Economic, fiscal and energy policies of the Duterte administration




My Cup Of Liberty
Bienvenido S. Oplas, Jr.

Posted on October 07, 2016


The new administration of President Rodrigo Duterte will turn 100 days old this week. The basis for its assessment is still sketchy and raw, so one way to further assess it later is to see some baseline figures when it assumed office.

Stratbase-Albert del Rosario Institute (ADRi) conducted a forum last Sept. 28 on “Raising the Next Tiger: The New Administration’s Economic Priorities” at The Tower Club in Makati. The main speakers were Mr. Aekapol Chongvilaivan, Country Economist, Philippines Country Office, Asian Development Bank (ADB); Department of Budget and Management (DBM) Secretary Ben Diokno; and Bangko Sentral ng Pilipinas (BSP) Deputy Governor for Monetary Stability Sector, Diwa Guinigundo.

The various reactors and discussants included Mr. George Barcelon, president of the Philippine Chamber of Commerce and Industry (PCCI); Mr. Calixto Chikiamco, president of the Foundation for Economic Freedom (FEF); Ambassador Donald Dee, president of the Employers Confederation of the Philippines (ECOP); and Mr. George Chua, president of the Financial Executives of the Philippines (FINEX).

These four reactors particularly mentioned the high prices and limited capacity of the Philippine’s energy sector. They pointed out that this factor, among others, reduces the country’s competitiveness compared to our ASEAN neighbors. Mr. Chikiamco and Mr. Chua in particular mentioned the problem of pushing more renewables wind and solar into the national grid as contributing to rising electricity prices and even affecting the grid stability.

Below are some numbers presented during the forum. I added the data on electricity generation (in terawatt hours) to further contextualize the points made by the four mentioned discussants (see Table 1).



Sec. Diokno did not give comparative data for some ASEAN countries, only the Philippines’ fiscal data. He only emphasized the bigger focus of Duterte administration to expand and improve the country’s infrastructure to address the Philippines’ low rank in global competitiveness surveys.

Public spending by the national government for infrastructure are as follows: P165B in 2010, P175B in 2011, P216B in 2012, P307B in 2013, P346B in 2014, P576B in 2015, P756B in 2016, and P861B proposed in 2017. These numbers indicate a sustained increase in infrastructure spending from 2015 until next year.

So as baseline data: First, the Philippine economy has been growing rather fast until 2015 and the challenge is how to sustain this expansion. Second, overall global competitiveness is good enough but ranking in infrastructure quality is low. And third, growth of our power generation remained low, only 46% after one decade. In contrast, Indonesia’s power capacity has expanded nearly twice after a decade while Vietnam’s has expanded more than three times.

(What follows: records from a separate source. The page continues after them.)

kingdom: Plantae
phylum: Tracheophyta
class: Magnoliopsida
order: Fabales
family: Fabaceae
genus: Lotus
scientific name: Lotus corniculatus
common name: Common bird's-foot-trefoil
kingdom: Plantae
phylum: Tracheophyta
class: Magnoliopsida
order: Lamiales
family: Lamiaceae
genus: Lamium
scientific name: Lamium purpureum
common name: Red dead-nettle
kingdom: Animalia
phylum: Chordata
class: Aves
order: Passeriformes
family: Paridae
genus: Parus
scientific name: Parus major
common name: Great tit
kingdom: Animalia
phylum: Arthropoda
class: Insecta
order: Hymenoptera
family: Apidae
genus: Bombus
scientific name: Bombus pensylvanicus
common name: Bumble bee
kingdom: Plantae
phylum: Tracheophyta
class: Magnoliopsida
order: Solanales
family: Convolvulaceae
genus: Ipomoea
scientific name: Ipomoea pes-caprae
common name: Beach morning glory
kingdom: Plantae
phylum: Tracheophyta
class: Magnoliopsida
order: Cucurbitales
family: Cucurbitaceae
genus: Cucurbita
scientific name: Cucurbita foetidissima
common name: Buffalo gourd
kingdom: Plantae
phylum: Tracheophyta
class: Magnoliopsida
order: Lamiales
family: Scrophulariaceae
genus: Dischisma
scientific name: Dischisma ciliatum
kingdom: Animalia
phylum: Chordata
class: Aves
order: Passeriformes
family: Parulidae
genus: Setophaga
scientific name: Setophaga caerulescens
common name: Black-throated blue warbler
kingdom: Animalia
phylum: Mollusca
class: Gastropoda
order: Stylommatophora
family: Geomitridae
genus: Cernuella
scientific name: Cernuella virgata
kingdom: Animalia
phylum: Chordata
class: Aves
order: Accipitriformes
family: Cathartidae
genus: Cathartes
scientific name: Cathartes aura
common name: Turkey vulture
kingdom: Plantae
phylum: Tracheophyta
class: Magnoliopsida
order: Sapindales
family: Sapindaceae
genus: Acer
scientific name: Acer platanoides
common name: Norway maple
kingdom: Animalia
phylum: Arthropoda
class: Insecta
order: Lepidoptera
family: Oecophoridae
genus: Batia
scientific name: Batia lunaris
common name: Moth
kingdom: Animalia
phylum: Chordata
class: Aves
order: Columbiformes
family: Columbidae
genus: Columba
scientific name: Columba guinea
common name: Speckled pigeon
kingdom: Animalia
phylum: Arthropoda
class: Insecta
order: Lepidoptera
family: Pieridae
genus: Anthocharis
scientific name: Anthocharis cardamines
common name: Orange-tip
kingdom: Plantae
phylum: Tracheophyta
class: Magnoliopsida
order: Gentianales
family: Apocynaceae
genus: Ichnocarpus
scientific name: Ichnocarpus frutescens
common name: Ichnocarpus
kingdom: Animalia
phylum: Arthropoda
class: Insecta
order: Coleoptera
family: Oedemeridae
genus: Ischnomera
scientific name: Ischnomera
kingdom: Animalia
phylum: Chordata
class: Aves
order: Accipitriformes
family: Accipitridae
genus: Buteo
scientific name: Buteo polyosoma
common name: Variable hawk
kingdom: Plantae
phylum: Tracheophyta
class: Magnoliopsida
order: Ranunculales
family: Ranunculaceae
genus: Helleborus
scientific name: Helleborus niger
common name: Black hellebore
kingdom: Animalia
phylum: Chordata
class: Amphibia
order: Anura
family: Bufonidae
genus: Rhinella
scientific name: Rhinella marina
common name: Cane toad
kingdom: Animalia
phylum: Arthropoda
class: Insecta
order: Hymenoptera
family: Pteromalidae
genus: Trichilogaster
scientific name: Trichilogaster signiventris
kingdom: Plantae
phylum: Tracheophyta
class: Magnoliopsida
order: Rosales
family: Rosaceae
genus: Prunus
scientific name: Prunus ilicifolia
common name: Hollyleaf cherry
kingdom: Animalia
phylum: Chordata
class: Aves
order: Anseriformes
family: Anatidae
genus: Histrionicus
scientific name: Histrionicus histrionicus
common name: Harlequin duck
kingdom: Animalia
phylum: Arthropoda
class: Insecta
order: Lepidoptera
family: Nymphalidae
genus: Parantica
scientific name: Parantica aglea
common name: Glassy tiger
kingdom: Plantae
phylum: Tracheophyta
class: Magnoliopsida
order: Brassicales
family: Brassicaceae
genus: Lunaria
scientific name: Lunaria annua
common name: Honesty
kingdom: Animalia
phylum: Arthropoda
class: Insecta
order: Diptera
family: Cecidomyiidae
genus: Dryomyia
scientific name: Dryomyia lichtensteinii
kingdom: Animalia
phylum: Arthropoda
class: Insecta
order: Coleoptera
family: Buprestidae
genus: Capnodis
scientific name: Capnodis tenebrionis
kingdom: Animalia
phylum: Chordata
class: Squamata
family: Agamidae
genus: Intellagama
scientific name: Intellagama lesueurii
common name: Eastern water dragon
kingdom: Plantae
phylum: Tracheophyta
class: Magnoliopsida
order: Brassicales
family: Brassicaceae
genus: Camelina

The big challenge therefore is to allocate more public resources for infrastructure development.

To get the additional funds, the new government will have to discontinue -- or at least significantly cut the budgets -- of some programs and projects that have questionable impact on poverty alleviation. These funds should then be reallocated to help bankroll more infrastructure projects.

Second, attract more private players and investors in coal and natural gas power generation, in road tollways, in seaports and airports, in rail-based urban transportation. This process is non-burdensome to taxpayers because these public goods are funded via user-pay principle.

For instance, only those who regularly use NLEx and SLEx pay for the capital expenditure and maintenance of those roads, not taxpayers who live far away who hardly ever use these roads.

It is also good that the President has explicitly declared that we cannot turn our back in using cheaper and stable energy from fossil fuels like coal and natural because of our fast rising energy demand that require 24/7 power. It is not possible to sustain fast growth without cheaper and stable electricity supply. Energy precedes economic development, it is not vice versa.

In the presentation by Mr. Guinigundo, he showed important reform measures from 1993 to 2016. I will show here some, especially those referring to enhancing more economic competition, liberalization and deregulation (see Table 2).




If we remove the uncertainties of murders and disrespect for due process related to the ongoing “war on drugs,” the Duterte administration is starting on good and relatively stable macroeconomic platform. It just needs to sustain the momentum while hastening development and expansion of public infrastructure, especially in roads and energy.